7. The system of claim 1, wherein the nucleic acid encoding the first polypeptide and/or the nucleic acid encoding the second polypeptide are operably linked to a tissue or cell specific promoter and/or a regulatable promoter.

8. The system of claim 1, wherein the first polypeptide or second polypeptide are heterologous to the cell.

9. The system of claim 1, wherein the cell is a non-mammalian cell.

10. The system of claim 1, wherein the cell is a plant cell.

11. The system of claim 1, wherein the protein of interest is a membrane protein, a receptor, a hormone, a transport protein, a transcription factor, a cytoskeletal protein, an extracellular matrix protein, a signal-transduction protein, or an enzyme.

12. A cell comprising a system of claim 1.

13. A plant comprising a system of claim 1 or a cell comprising the system.

14. A fusion protein comprising: a protein of interest; andHomology Region 1b (HR1b) domain of human PKN1 or a polypeptide comprising Leucine-Rich Repeat (LRR) domain and novel E3 ligase (NEL) catalytic domain of SspH1.

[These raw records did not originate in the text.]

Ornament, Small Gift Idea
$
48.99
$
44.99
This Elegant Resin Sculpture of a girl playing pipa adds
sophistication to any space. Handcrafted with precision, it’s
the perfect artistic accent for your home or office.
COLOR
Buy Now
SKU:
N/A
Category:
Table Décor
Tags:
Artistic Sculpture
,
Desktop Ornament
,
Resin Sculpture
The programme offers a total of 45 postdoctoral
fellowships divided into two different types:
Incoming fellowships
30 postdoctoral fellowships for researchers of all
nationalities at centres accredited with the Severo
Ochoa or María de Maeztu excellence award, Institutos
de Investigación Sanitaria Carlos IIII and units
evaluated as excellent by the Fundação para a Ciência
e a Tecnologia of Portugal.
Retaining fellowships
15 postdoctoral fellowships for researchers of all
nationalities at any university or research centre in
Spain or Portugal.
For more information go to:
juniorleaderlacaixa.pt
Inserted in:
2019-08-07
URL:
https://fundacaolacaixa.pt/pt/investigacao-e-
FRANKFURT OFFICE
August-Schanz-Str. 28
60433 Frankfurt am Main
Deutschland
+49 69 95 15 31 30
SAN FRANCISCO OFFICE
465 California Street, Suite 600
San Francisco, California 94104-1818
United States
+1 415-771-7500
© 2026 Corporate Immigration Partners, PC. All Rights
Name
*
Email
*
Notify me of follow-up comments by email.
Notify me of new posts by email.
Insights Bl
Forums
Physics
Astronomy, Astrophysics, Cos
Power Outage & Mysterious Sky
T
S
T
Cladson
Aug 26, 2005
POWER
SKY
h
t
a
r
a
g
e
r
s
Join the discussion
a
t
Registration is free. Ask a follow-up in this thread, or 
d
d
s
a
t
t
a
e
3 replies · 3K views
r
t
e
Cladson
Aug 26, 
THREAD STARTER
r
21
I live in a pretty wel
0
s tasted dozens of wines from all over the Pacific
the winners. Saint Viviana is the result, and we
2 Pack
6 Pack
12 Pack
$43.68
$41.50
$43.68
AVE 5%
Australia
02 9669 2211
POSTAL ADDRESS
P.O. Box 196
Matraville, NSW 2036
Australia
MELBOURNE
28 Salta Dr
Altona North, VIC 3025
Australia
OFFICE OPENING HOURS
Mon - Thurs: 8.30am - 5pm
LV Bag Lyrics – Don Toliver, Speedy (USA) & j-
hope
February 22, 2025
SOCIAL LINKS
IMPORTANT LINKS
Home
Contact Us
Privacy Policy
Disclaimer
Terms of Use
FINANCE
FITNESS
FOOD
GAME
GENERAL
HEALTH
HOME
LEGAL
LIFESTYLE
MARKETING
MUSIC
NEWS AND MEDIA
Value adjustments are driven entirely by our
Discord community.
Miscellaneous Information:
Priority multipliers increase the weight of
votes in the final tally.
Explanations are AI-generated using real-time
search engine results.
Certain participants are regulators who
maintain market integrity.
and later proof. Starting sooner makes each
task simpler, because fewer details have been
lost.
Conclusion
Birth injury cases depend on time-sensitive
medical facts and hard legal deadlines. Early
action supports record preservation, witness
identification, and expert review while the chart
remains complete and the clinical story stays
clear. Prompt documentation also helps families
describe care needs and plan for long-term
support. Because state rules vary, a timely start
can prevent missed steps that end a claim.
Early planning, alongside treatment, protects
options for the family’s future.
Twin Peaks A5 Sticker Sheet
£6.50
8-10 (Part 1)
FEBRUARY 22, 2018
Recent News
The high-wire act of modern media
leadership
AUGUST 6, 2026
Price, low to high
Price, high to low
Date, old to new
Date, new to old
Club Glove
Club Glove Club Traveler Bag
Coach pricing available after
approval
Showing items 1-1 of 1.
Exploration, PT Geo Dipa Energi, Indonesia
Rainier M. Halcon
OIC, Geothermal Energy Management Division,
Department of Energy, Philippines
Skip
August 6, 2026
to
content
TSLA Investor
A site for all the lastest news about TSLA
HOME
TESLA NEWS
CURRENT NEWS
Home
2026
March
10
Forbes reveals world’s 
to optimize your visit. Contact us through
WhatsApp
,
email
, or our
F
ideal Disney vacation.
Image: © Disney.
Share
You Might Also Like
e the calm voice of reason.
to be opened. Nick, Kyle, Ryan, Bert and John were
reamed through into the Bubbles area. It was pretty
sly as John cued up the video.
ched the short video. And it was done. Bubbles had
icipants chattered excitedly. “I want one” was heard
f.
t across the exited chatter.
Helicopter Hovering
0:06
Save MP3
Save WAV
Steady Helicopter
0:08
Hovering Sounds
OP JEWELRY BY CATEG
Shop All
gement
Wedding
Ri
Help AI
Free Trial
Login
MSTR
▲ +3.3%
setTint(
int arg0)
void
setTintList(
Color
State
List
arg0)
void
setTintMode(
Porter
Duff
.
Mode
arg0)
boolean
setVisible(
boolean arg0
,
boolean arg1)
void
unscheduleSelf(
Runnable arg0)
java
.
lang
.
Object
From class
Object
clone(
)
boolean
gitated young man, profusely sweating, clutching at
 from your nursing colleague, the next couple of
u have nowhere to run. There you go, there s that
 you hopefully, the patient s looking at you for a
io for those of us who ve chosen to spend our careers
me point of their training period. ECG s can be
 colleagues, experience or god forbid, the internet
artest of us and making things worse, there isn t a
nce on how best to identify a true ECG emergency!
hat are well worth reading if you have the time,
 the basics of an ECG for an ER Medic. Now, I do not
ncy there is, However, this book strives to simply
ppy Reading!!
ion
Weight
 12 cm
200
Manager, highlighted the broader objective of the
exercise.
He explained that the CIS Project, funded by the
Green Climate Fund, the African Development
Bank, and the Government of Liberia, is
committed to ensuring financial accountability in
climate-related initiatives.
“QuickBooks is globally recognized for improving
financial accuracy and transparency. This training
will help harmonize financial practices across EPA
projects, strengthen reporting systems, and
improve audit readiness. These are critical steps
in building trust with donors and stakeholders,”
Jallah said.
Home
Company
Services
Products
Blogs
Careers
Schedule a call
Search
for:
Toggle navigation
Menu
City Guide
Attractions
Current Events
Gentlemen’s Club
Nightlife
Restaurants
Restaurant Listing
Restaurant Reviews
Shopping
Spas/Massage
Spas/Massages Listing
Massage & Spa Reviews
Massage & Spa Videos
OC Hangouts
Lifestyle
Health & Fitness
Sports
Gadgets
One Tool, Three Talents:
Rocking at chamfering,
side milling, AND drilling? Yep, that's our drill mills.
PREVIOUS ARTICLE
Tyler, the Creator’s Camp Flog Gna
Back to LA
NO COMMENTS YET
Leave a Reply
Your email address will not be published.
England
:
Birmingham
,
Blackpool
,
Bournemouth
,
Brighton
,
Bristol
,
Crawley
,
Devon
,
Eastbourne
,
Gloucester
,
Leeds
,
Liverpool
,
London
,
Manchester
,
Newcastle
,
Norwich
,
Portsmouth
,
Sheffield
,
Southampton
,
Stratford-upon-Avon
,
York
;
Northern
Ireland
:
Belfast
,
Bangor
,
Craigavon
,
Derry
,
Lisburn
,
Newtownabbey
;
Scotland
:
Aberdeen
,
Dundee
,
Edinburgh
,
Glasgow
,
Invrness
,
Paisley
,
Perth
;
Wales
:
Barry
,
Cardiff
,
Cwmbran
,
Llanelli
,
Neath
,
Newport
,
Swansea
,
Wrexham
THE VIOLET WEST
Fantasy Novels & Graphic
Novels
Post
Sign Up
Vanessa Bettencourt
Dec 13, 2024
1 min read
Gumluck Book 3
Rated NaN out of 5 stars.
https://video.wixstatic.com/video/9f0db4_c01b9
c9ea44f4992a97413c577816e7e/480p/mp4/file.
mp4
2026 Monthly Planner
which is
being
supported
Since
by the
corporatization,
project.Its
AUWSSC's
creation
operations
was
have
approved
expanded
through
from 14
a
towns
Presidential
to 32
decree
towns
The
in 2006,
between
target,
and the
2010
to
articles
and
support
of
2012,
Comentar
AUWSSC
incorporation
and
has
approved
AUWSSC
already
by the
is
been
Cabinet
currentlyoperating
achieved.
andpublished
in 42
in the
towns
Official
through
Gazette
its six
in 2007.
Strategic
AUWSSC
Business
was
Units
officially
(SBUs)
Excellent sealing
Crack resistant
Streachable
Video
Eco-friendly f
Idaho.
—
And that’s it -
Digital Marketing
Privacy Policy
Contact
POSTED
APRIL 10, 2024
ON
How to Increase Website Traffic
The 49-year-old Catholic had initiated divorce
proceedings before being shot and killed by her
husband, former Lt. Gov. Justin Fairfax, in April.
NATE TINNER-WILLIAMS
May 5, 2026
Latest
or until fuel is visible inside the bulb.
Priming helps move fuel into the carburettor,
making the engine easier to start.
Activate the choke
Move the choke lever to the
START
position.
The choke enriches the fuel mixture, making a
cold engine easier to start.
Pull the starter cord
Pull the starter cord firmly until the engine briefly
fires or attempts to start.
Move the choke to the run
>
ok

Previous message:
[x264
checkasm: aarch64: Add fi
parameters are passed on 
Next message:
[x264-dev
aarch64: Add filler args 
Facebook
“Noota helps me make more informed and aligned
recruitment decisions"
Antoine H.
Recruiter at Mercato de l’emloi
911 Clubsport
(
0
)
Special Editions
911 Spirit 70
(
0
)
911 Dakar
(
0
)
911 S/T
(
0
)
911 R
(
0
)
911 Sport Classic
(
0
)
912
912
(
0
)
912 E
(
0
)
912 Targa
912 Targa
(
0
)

15. The fusion protein of claim 14, wherein the protein of interest is linked to the Homology Region 1b (HR1b) domain of human PKN1 or a polypeptide comprising Leucine-Rich Repeat (LRR) domain and novel E3 ligase (NEL) catalytic domain of SspH1 by an amino acid linker.

16. A method for degrading a protein of interest in a cell, comprising contacting the cell with a system of claim 1, wherein the system induces degradation of the protein of interest.

17. The method of claim 16, wherein the cell is a non-mammalian cell.

18. The method of claim 16, wherein the cell is a plant cell.

19. The method of claim 16, wherein the cell is in vitro, ex vivo, or in vivo.

20. The method of claim 19, wherein the method comprises administering the system to a host organism.